“What do you make of this Brexit business, then?”
With the prospect of family Christmas get-togethers looming, this might be a question to dread.
First up, it’s still an issue on which Britons tend to be divided – and one that can provoke strong feelings, particularly after a sherry or two.
Second, you might not have been paying attention since last year’s referendum (Leave won).
So how to perfect your Brexit chat and navigate this political hot potato over Christmas?
Avert a row
It’s Christmas dinner, and a relative is letting rip on Brexit. You don’t agree and you’re starting to get riled. How can you avoid another family row?
You could try a Brexity joke, asking the host if sufficient progress has been made on the starter to move on to the next phase of the meal.
Or perhaps throw everyone by wondering aloud whether the turkey will be washed in chlorine in years to come.

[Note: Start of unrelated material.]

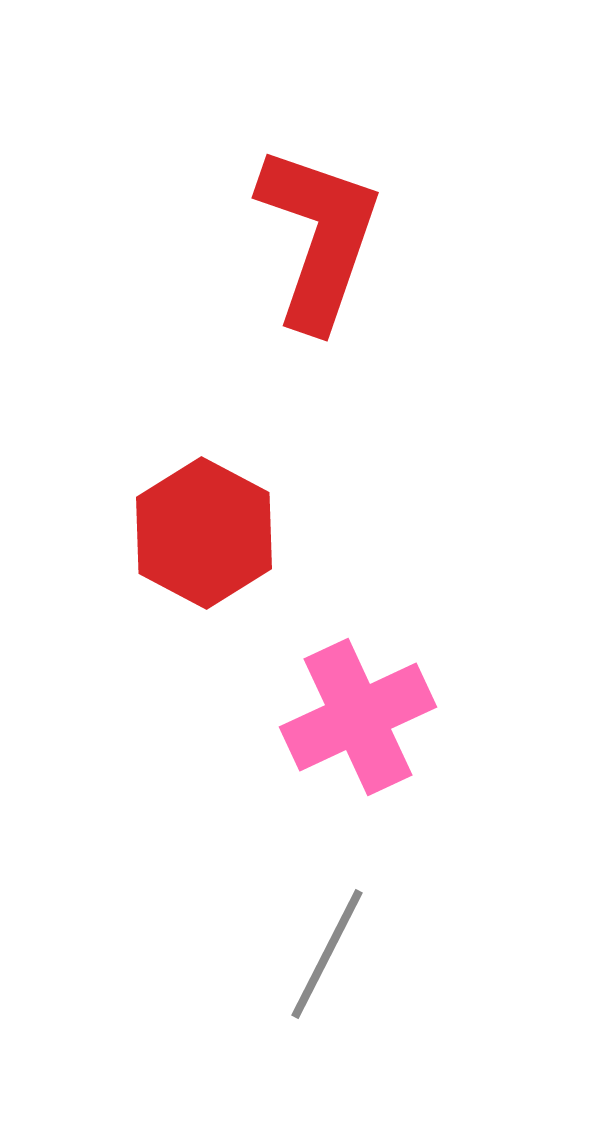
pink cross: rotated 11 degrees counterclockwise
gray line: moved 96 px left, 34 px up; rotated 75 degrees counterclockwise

If this bombs (it probably will, let’s face it), remind them of the Archbishop of Canterbury’s call for a Christmas “ceasefire” from insults about Brexit.
In that spirit, try one of the ready-made peace offerings in this article when the BBC asked Remain and Leave campaigners to suggest something positive about the other side.
Select one as appropriate and watch everyone around the table relax. Hopefully.
Sound scarily informed
Your father-in-law at Christmas lunch – or the boss at your office party – starts asking you about the negotiations. You want to sound at least a little bit informed. Here are a few tips from BBC Brussels correspondent Adam Fleming to stop them in their tracks.
- Mention “tariff rate quotas”. This is weapons-grade jargon and no-one will want you to explain it. (They allow a certain amount of products such as lamb from New Zealand’s to be imported duty free)
- Suggest a bilat: When two leaders meet in a small room for an awkward handshake, most normal people would describe what happens next as a “chat”. Not in Brexit world, where it is called a “bilateral” or – if pushed for time – a “bilat”. As in “May and Tusk had a really positive bilat this morning”.
- “Oh, that was in the guidelines”: The EU has stuck religiously to the guidelines approved by leaders in April. They should provide a safe response if you’re caught off guard (unless the other person has memorised them, in which case you’re in trouble).
The post-dinner Brexit conversation has been dragging on for hours, and you’re desperate to get to the pub.
How to box it off without putting anyone’s nose out of joint?
Declare that “Brexit means Brexit”. Theresa May’s slogan is hard to argue with, and will leave everyone scratching their heads as you head out of the door.
Say “nothing is agreed until everything is agreed” with a knowing wink. It’s become the negotiations’ catchphrase, used by both sides to keep everything on the table. Ministers sometimes use it to fend off tricky questions. Deploy it here and keep everyone happy as you make your excuses.
Avoid Brexit altogether
Perhaps the safest option – just don’t go there. It’s an approach suggested by The Spectator’s Lara Prendergast, who has bemoaned people’s insistence on debating Brexit at social events.
“My approach is to avoid telling people how I voted in the referendum,” she says.
“I have taken to saying ‘would you mind if we talked about something else?’ There’s no topic more divisive and more boring.
“People used to say you don’t talk about sex, politics or religion – I think maybe Brexit should be the fourth one on that list.”